Israel has been rocked by two horrific family tragedies in one week in Jerusalem.
First, a gas leak in a building, which exploded, wiping out a family of three, Avraham Toffman, 56, his wife Galit, 42, and their two-year-old son Yosef, in Gilo, Jerusalem.
Then, a pesticide used by an exterminator to kill termites in a home, poisoned two girls to death – two-year-old Yael Gross and her four-year-old sister Avigail. The first incident also injured 11 other people and destroyed the apartment building; the second has left two other siblings, the six and eight-year-old brothers Michael and Yitzhak Gross, in critical condition.
In both cases, professionals had been alerted prior to the tragedies.
The smell of gas had led the Toffman’s to call the Supergas supplier company, who sent out a technician on Sunday night. The technician reportedly went through his prescribed procedure, including switching off the main valve of the apartment, pending a return to the building the next morning. At 1pm a huge blast ripped through the building with the fatal results.
In the case of the Gross family, they apparently went to the emergency medical center, Terem, in Jerusalem. However, the doctors there did not suspect that the symptoms they saw had been caused by the fumigation.
The exterminator used phosphine, and apparently poisoning is highly unusual, and so very unlikely to be correctly diagnosed by medics. In a worse case scenario, there is no antidote to the poison, beside fresh air and time.

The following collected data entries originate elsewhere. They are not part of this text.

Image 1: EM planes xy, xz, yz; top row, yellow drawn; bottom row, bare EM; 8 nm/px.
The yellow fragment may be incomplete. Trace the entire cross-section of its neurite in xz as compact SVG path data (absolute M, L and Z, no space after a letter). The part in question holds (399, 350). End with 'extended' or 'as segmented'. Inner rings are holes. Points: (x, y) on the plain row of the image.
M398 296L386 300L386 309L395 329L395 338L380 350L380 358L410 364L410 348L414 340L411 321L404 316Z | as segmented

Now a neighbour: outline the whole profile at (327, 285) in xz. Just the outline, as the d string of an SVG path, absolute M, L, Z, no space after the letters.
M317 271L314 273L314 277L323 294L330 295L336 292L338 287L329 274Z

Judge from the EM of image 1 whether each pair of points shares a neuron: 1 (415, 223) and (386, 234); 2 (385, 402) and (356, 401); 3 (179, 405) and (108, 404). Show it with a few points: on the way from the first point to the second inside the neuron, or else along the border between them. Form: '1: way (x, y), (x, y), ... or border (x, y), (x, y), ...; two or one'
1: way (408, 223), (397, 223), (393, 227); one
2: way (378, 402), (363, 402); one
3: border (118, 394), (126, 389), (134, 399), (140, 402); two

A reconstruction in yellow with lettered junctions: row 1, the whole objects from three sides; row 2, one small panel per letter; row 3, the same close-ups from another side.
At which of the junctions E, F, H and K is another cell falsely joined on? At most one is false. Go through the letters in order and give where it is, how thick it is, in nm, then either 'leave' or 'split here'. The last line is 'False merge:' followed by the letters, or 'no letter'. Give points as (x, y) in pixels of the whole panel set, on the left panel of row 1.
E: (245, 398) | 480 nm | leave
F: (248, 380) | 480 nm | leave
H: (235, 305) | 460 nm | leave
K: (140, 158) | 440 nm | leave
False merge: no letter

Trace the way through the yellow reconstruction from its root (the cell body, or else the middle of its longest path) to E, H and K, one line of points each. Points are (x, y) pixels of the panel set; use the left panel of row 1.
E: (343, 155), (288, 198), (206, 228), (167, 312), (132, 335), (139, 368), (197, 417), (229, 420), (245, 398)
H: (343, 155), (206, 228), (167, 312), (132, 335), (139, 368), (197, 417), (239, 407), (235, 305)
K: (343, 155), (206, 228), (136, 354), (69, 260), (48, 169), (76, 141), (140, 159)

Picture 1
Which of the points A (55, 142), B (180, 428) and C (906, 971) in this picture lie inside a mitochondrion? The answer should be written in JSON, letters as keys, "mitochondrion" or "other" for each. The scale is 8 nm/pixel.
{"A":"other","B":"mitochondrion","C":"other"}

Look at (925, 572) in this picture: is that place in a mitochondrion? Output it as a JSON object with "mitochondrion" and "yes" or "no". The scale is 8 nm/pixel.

Both the gas technician and the pest exterminator were arrested, and may face charges of criminal negligence.
Both tragic incidents are a reminder of how much we all depend upon professionals, literally for our very lives.
The taxi/bus drivers; car technicians; all medics; electricians; policemen & soldiers; social workers; building engineers…etc..the list is endless, of people we passively entrust our lives to every day.
Sometimes things go tragically wrong, as happened this past week.
Most of the time, we simply take these people for granted, who shoulder huge responsibilities, usually for low pay, and very little recognition – at least, as long as they do their jobs right.